El hombre debía de tener, más o menos, su edad. De altura mediana, cara redondeada y calvicie incipiente, llevaba gafas de montura metálica y pajarita. Era agradable y modesto, pero cuando hablaba del mundo en que había vivido Benjamin Franklin y la viva tradición intelectual que éste representaba, sacaba a flor de piel una pasión y entusiasmo contagiosos.
—¿Le estoy aburriendo? —preguntó cordialmente al cabo de unos minutos.
—En absoluto —aseguró Gorham.
Al poco rato, el historiador puso fin a su explicación aduciendo que más o menos ése era el resumen de su libro y, con un guiño, añadió que quizá cuando saliera publicado le interesaría comprar un ejemplar.
—Compraré varios y los regalaré a mis amigos —afirmó Gorham—. No tiene ni idea de cuánto lo envidio —añadió.
—Usted gana mucho más dinero y goza de mucho más respeto en general del que reciben la mayoría de escritores —señaló, sorprendido el hombre.
—Pero ¿y qué me dice de la actividad mental?
—Muchos de los banqueros que conozco, aparte de ser muy inteligentes, tienen trabajos que requieren un pleno uso de su intelecto. Los retos que hay que asumir para dirigir una empresa son casi tan complicados como los que presenta el dominio de una franja de la historia.
—No estoy tan seguro —disintió Gorham—, pero incluso si lo fuera, usted tendrá algo que yo no voy a tener nunca.
—¿Qué?
—Producirá algo que puede considerar como suyo propio. Su libro permanecerá ahí para siempre.

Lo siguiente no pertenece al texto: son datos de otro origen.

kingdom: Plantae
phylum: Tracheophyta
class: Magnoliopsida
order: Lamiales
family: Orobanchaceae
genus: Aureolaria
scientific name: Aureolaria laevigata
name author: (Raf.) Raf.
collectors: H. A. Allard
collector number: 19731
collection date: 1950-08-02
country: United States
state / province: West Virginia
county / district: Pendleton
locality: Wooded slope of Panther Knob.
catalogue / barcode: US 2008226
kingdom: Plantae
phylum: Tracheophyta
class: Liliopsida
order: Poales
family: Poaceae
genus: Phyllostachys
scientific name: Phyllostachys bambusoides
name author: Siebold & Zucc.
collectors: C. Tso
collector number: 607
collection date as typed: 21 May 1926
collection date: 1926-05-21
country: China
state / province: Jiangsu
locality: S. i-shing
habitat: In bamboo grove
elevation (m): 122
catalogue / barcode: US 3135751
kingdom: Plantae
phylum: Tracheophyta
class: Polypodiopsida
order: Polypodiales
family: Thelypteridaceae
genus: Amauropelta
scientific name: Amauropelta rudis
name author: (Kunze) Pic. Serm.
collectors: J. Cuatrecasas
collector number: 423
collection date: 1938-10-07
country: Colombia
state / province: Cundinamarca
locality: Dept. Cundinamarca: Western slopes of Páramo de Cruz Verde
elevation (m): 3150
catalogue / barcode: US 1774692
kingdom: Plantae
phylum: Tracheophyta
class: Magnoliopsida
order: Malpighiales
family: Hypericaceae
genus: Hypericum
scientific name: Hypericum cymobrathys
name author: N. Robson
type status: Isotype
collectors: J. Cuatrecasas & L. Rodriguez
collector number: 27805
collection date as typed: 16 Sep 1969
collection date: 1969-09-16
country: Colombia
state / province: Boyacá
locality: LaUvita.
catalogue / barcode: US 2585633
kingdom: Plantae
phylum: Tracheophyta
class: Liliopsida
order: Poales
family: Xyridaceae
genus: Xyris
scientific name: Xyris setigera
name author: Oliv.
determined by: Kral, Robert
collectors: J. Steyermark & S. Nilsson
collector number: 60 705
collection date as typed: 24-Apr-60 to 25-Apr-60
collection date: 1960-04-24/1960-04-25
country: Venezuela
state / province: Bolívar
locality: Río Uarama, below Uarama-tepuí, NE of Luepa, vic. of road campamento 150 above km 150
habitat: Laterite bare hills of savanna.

—Eso de siempre es mucho tiempo —replicó el hombre con una carcajada.
—Todo cuanto yo hago es efímero —se lamentó Gorham—. Cuando los bancos se juntan para conceder un préstamo de cuantía, ponen en el periódico un anuncio en el que se describe el préstamo y se incluye la lista de los principales bancos participantes. Nosotros lo llamamos una lápida. Supongo que se podría decir que mi vida ha consistido en preparar unas cuantas lápidas.
—Representan empresas que de no ser por ustedes no habrían existido. En lo que usted hace yo percibo un nacimiento, no la muerte. Es una idea muy apropiada, ahora que se acerca la Navidad —señaló, sonriente, el escritor.
Gorham también sonrió antes de despedirse de él. Esa noche, a solas, lo asaltó, no obstante, una insidiosa pregunta: «¿Qué he hecho yo de tangible? Repasando mi carrera, ¿he producido algo de lo que pueda decir “Esto es mío. Esto es lo que he creado y dejaré tras de mí?”». Al no hallar nada, lo inundó una terrible sensación de vacuidad espiritual.
En enero de 2001, Gorham Master recurrió a los servicios de un cazatalentos, sin decir nada a nadie, ni siquiera a Maggie, con la esperanza de que tal vez éste pudiera encontrarle algo que aportara sentido a su vida, antes de que fuera demasiado tarde.
8 de septiembre de 2001
G
orham lanzó una mirada al reloj en el momento justo en que sonó el teléfono. Era hora de irse. Nadie habría adivinado que él y Maggie habían mantenido una pelea la noche anterior.
Gorham Junior, Richard y el mejor amigo de Gorham Junior, Lee, estaban excitados. Gorham tampoco tenía ganas de perderse aquella cita. Iban a ir a ver un partido de los Yankees, ni más ni menos.
—Es John Vorpal —anunció Maggie, extrañada de que Vorpal lo molestara a aquellas horas.
—Dile que tengo que ir al partido —le pidió Gorham.
—Cariño, dice que tiene que hablar contigo.
—Pero si va a venir a cenar esta noche…
—Dice que es un asunto privado. —Maggie le pasó el teléfono.
Gorham masculló una maldición. La verdad era que no le caía simpático el tal John Vorpal, pero como estaba también en la junta de copropietarios tenía que esforzarse para llevarse bien con él. Lo malo era que desde que Vorpal ocupaba la presidencia de la junta, él y Jim Bandersnatch estaban haciendo cosas con las que él estaba en desacuerdo.
—John, ahora no puedo hablar contigo.
—Tenemos que tratar la cuestión del 7B. Quieren una respuesta inmediata. ¿Vas a estar el domingo?
—No, tengo que ir a Westchester.
—Qué pena, Gorham.
—¿Esta noche, después de la cena?
Maggie le asestó una mirada asesina. ¿Qué podía hacer sin embargo? Al menos así podría quitárselo de encima.
—Después de la cena entonces. —Por su tono, se notaba que Vorpal tampoco estaba muy satisfecho con la solución.
De todas maneras, si John Vorpal insistía en mantener una conversación en privado sobre el 7B, que ya estaba prevista en la agenda de la reunión del miércoles próximo, no tenía más que aguantarse y quedarse después de la cena.